TEMPO.CO, Depok - Dua hari terakhir, nama Jembatan Panus menjadi buah bibir masyarakat Depok. Kemarin, dari jembatan itu, dua lelaki tak dikenal melempar karung ke Sungai Ciliwung. Penduduk setempat curiga karung itu berisi mayat. Kecurigaan itu semakin tebal setelah polisi memastikan cairan merah yang tercecer di jembatan adalah darah manusia. Darah itu menetes dari dalam karung yang dibuang dua lelaki tadi.
Jembatan Panus dibangun di atas Sungai Ciliwung oleh pemerintah Belanda pada 1917-1918. Jembatan ini dulu menjadi penghubung utama wilayah Depok menuju Bogor dan timur Jakarta.
Seiring dengan perkembangan Kota Depok, beban Jembatan Panus semakin bertambah. Sekitar tahun 1990-an, pemerintah memutuskan membangun jembatan baru, sekitar 30 meter sebelah utara Jembatan Panus.

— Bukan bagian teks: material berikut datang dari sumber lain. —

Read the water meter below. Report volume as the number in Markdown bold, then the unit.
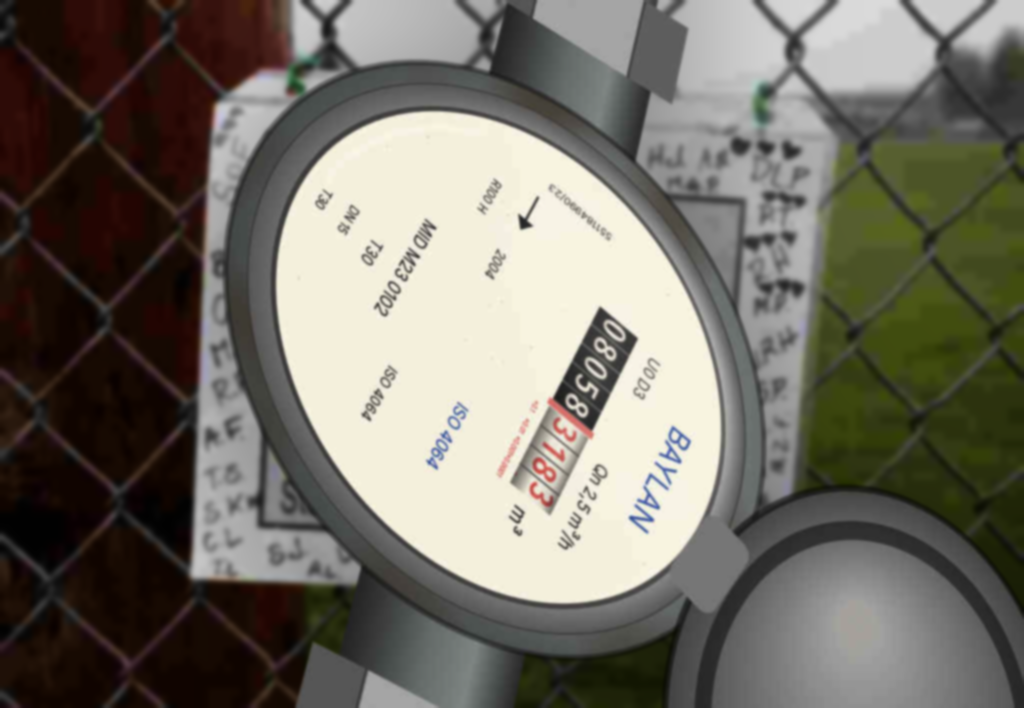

Jembatan Panus memiliki lebar lima meter dan panjang 100 meter. Jembatan ini ini jarang dipakai lagi setelah jembatan baru dibangun. Bahkan akses jalan dari Depok menuju Bogor ditutup.
Hanya warga perkampungan Poncol yang masih menggunakan jembatan ini. Jarak permukiman warga dari jembatan ini sekitar 50 meter. Bangunan yang terdekat dengan jembatan ini adalah pos pemantau air Sungai Ciliwung.
Dari Jembatan Panus, perubahan debit air Ciliwung dapat diamati dengan jelas. Di tiang jembatan dipasang alat ukur untuk melihat ketinggian air sungai. Dari sinilah petugas pemantau menentukan kondisi rawan Sungai Ciliwung. Jika ketinggian air sudah di atas rata-rata, petugas akan memberi peringatan ancaman banjir ke Jakarta.